If I understand correctly, this mean that a restaurant that passes its first two inspections with zero red findings, but whose food safety worsens over the last two inspections, the consumer is told that the food safety level is “GOOD”? The rating is a blend of the risky reality of today and the safer reality of months ago? It’s dirty enough to make some people sick this month, but things were looking really good a couple of months ago, so on average it’s green.

According to the website, the rating system in on a curve. That’s an expression I haven’t heard since middle school. If memory serves, such ratings are not absolute values but based on where they fall on a bell curve of others who were rated. The website explains the rating is

how well a restaurant performs on food safety compared to restaurants nearby

This is in order to reduce subjectivity and variation between inspectors across different areas. That sounds fair to the restaurants being rated, except that in my point of view the purpose of food safety rating is to inform customers “it’s safe” or “it’s not safe” in absolute, not relative terms.

This pie chart was a bit alarming. Grading on the curve, 50% are excellent, 40% are good and 10% are just “OKAY”.

By definition, the top half of a population cannot be “excellent”. Excellence means “extremely good” or outstanding. The extremes of a continuum are its two ends, not the middle chunk. The extreme good, or excellence, lies at the top 5%- 10%. The King County Food Safety “excellent” rating is a mix from the very best to the barely better than average.

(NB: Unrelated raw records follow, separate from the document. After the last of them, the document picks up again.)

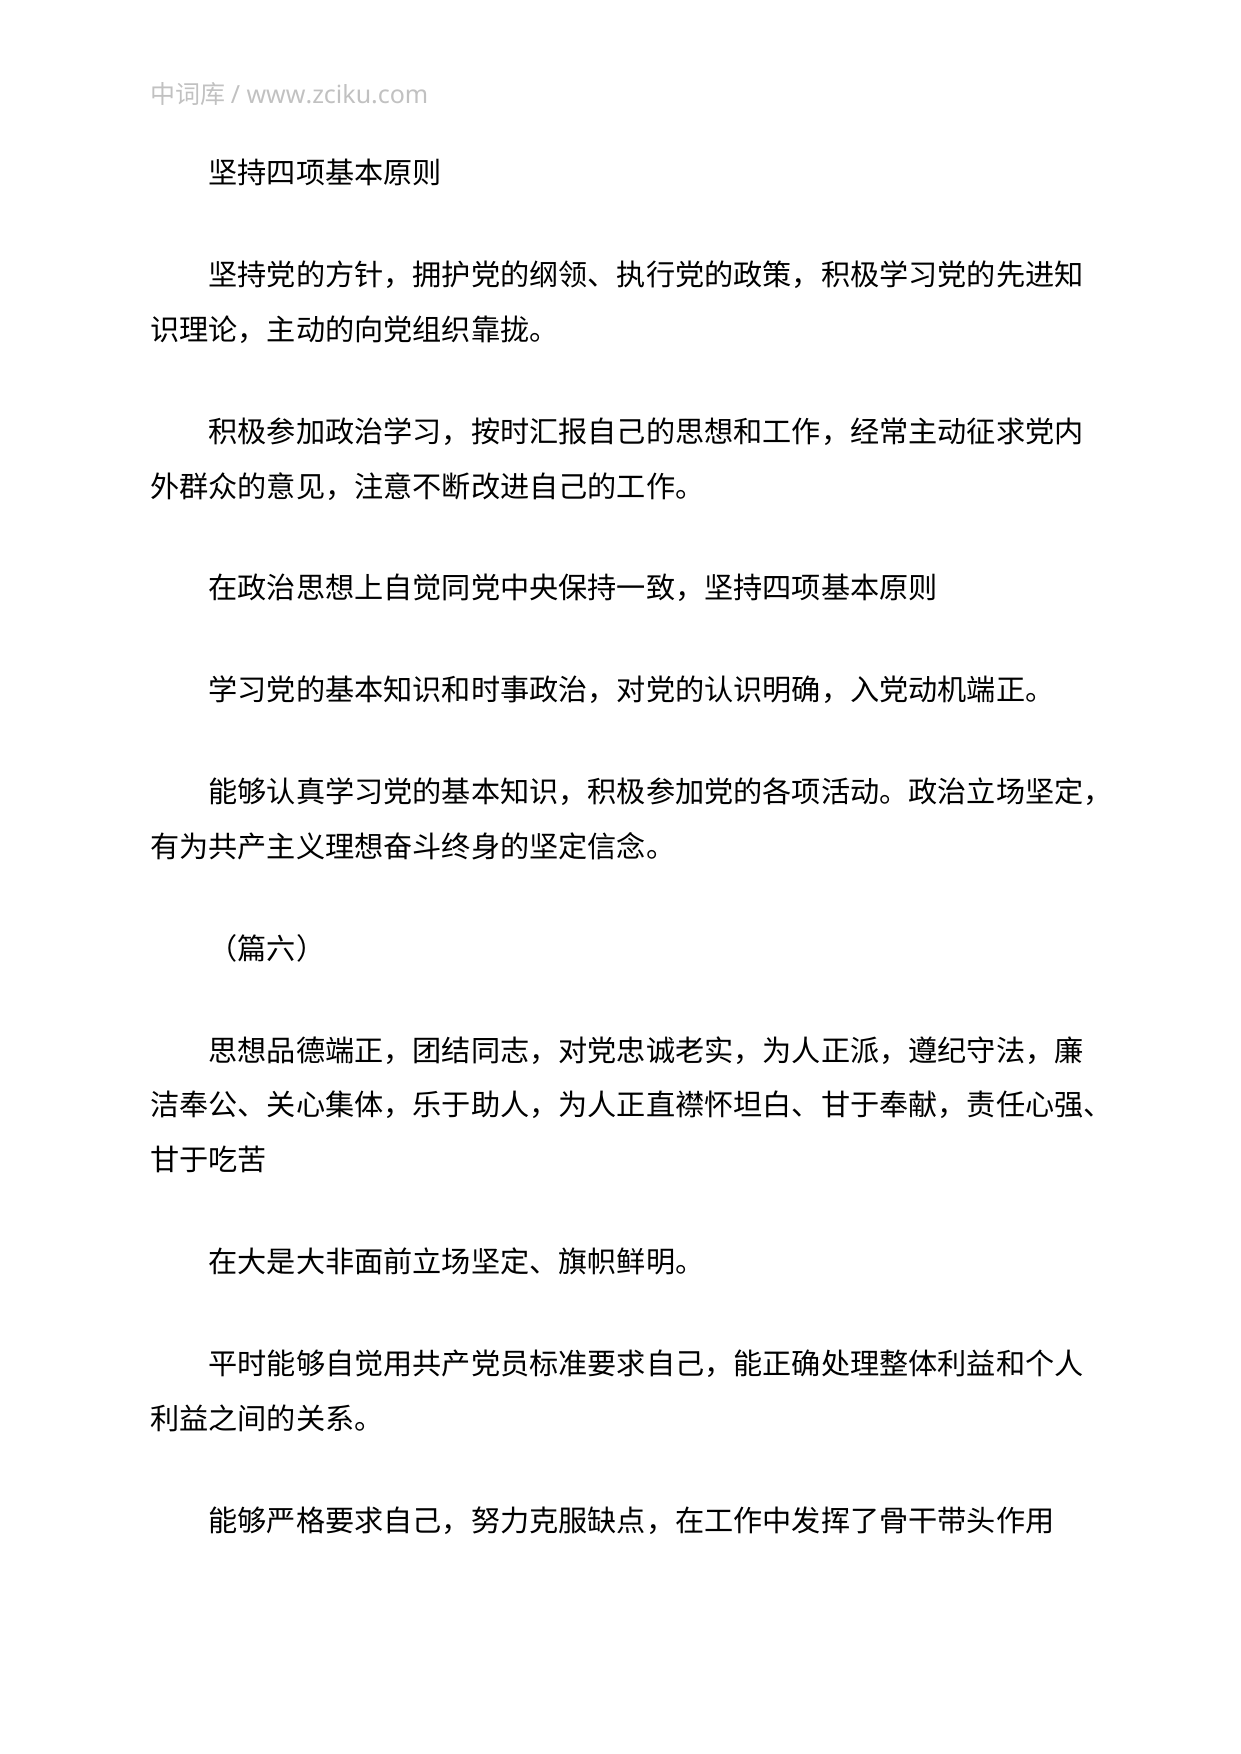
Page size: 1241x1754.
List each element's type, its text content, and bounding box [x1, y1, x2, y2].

text 学习党的基本知识和时事政治，对党的认识明确，入党动机端正。 [150, 667, 1090, 709]
text 能够严格要求自己，努力克服缺点，在工作中发挥了骨干带头作用 [150, 1497, 1090, 1539]
text 思想品德端正，团结同志，对党忠诚老实，为人正派，遵纪守法，廉洁奉公、关心集体，乐于助人，为人正直襟怀坦白、甘于奉献，责任心强、甘于吃苦 [150, 1027, 1090, 1179]
text 在政治思想上自觉同党中央保持一致，坚持四项基本原则 [150, 565, 1090, 607]
text 坚持党的方针，拥护党的纲领、执行党的政策，积极学习党的先进知识理论，主动的向党组织靠拢。 [150, 252, 1090, 349]
text 能够认真学习党的基本知识，积极参加党的各项活动。政治立场坚定，有为共产主义理想奋斗终身的坚定信念。 [150, 769, 1090, 866]
text 在大是大非面前立场坚定、旗帜鲜明。 [150, 1239, 1090, 1281]
text （篇六） [150, 925, 1090, 968]
text 积极参加政治学习，按时汇报自己的思想和工作，经常主动征求党内外群众的意见，注意不断改进自己的工作。 [150, 408, 1090, 506]
text 平时能够自觉用共产党员标准要求自己，能正确处理整体利益和个人利益之间的关系。 [150, 1340, 1090, 1438]
text 坚持四项基本原则 [150, 150, 1090, 192]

The “needs to improve” category is troubling for a three reasons.

First, every restaurant “needs to improve”. The doubts raised above about the nature of “excellence” strongly suggest that most of the “excellent” need to improve. Even restaurants with  perfect food safety records can improve. For example, they can to work on making perfect food safety easier to achieve and sustain.

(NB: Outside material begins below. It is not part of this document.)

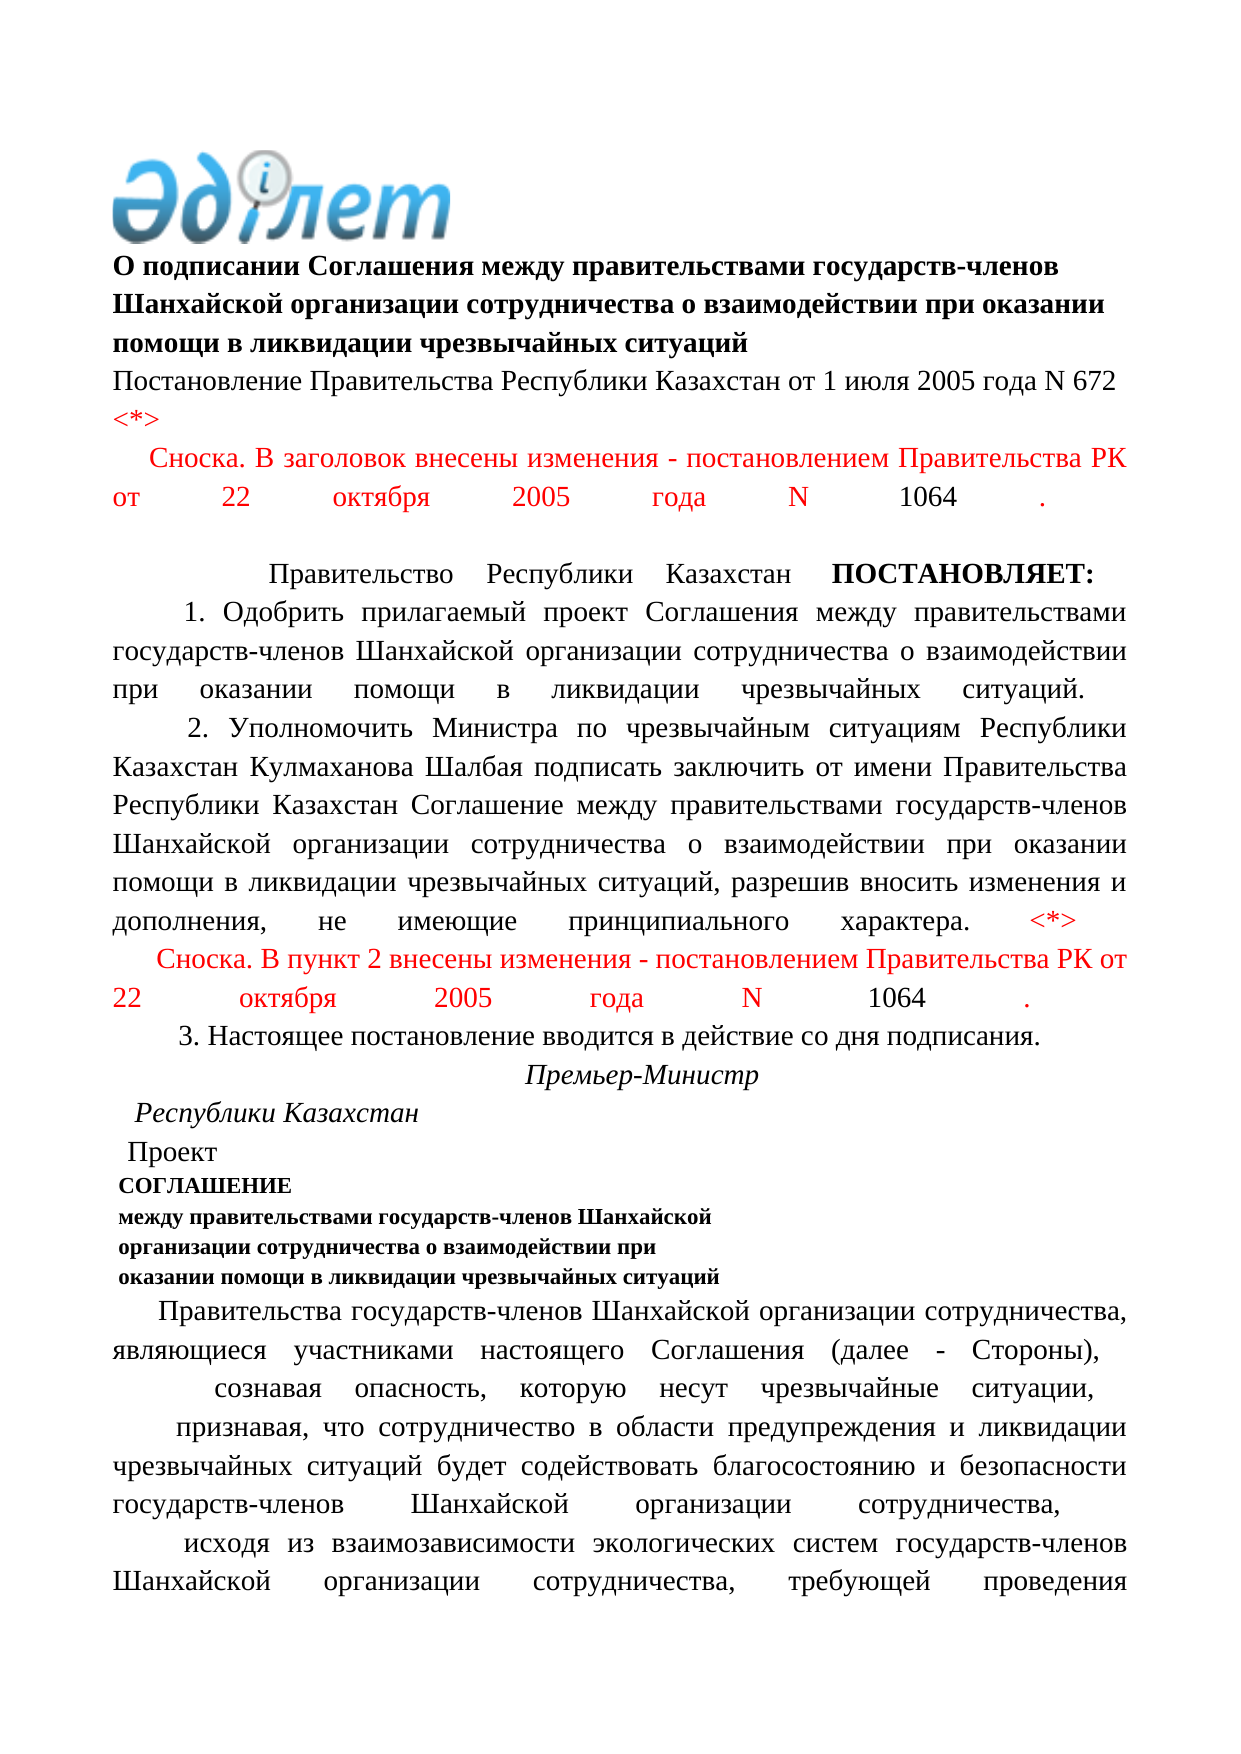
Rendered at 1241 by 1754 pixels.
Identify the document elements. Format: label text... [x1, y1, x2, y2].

Second, if the purpose of the food safety rating system is to keep diners safe, and the “needs to improve” is the lowest and worst rating, it must clearly signal “eat here at your own risk”. Instead it lulls us into a false sense of security with an “nearly okay” rating. Maybe grey is just an faded off-green? There is so much green on the poster.

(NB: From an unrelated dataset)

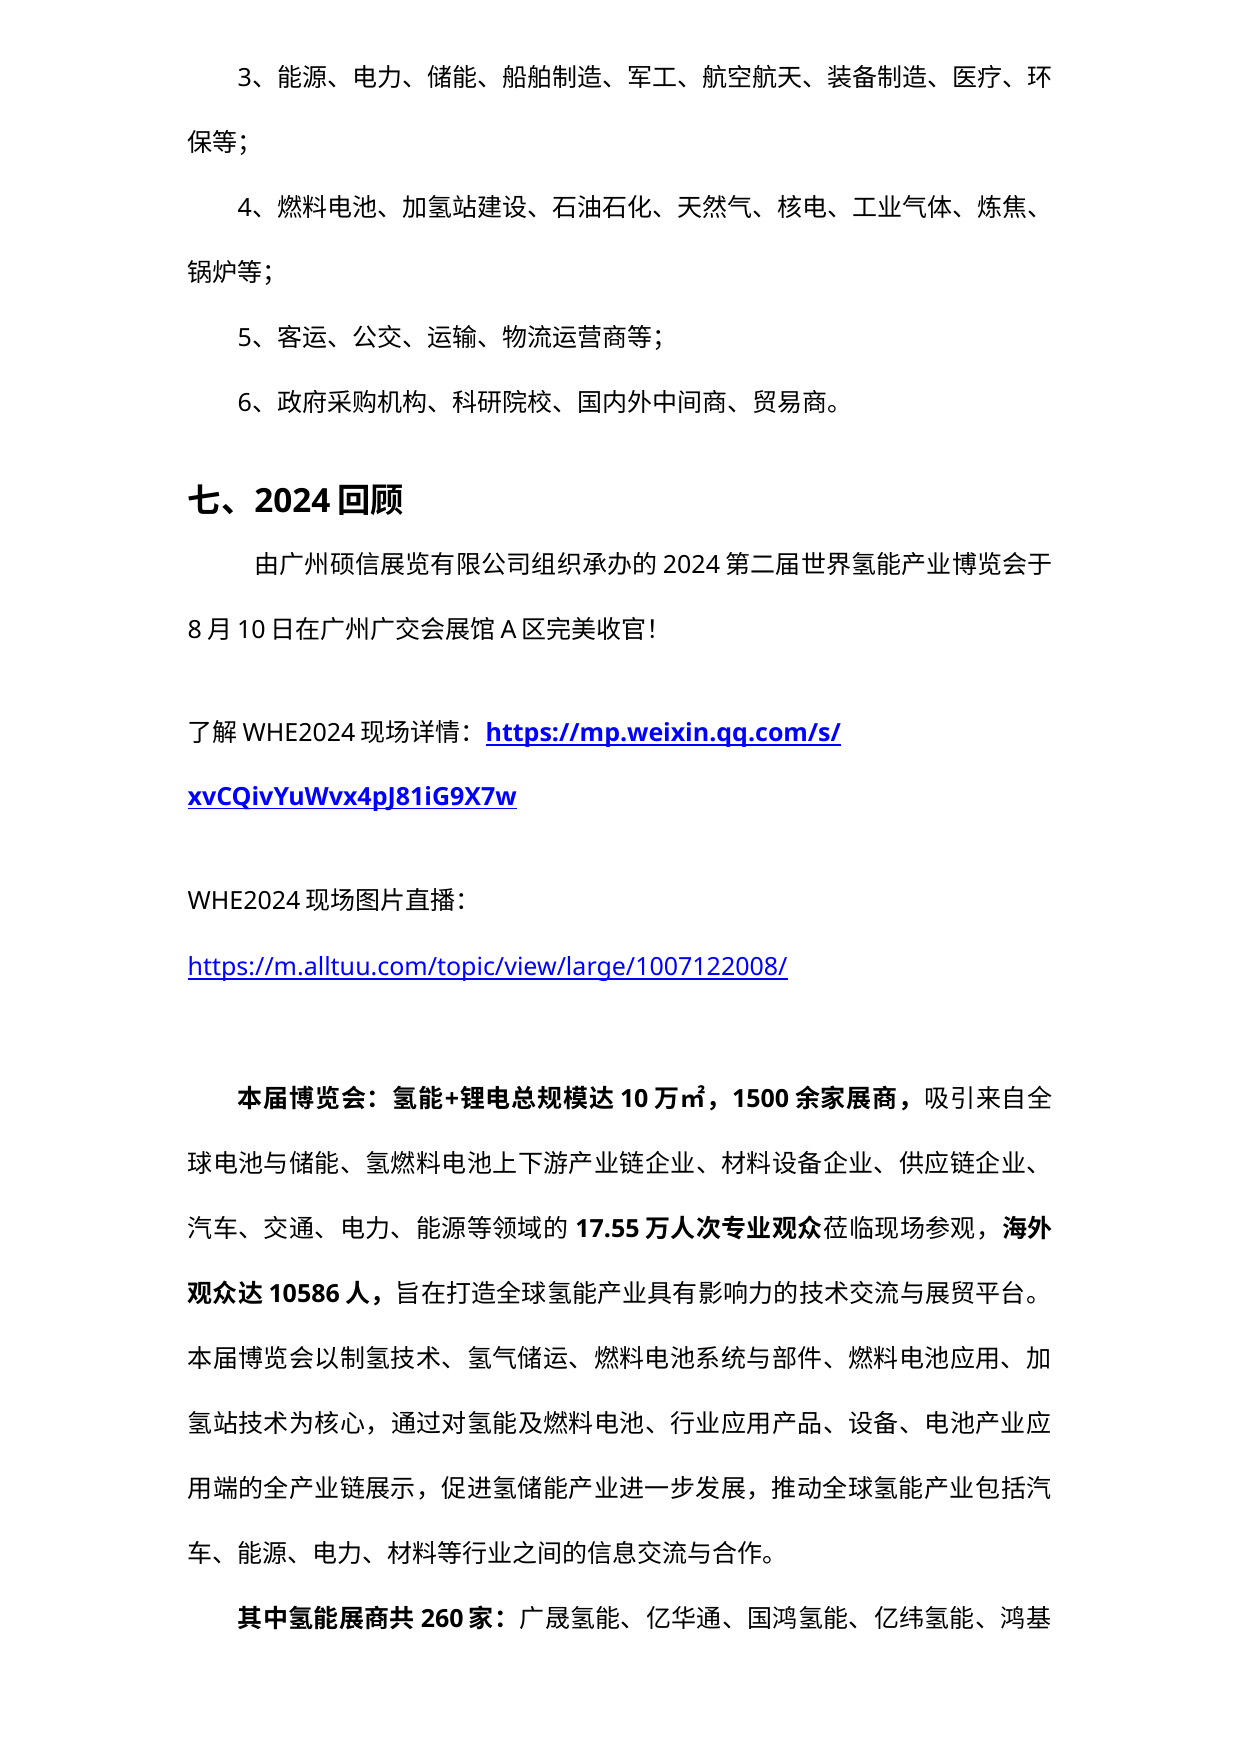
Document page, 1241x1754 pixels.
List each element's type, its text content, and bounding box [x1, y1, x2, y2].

Third, there six drafts of the Food Safety Rating table poster. It’s puzzling that 5 out of 6 versions included a “red” emoji for its lowest rating, but the system being rolled out is green-green-green-grey. Somebody on the planning committee knew red-yellow-green was the standard way of doing things. What happened?

The King County website informs us that he final design of the system was influenced by “3,500 responses”. I wonder how many were from restaurant owners and food preparers concerned about how a “red” would look on their window, and how many were from customers who wanted simple food safety transparency.

Per the website, approximately 34 food safety inspectors check on about 13,000 food service establishments and temporary food booths in King County. It’s not right that the output of their work is a poster implying “Safe, safer, safest!” I really wanted to rate the King County Food Safety Rating system as “needs to improve”, but can’t. For all of the reasons stated above, it earns a red, fail, : – ( rating.

The good news is that this system is just starting phase 2 of 4 phases. There is still time to improve. I’ll be happy to average out my ratings across all phases of the rollout.


  1. Dylan Schultz

    April 12, 2017 - 1:38 pm
    Reply

    I totally agree with your assessment. These ratings were not designed to benefit the customer, they were designed to sugar coat a poor performing business with a confusing visual aid.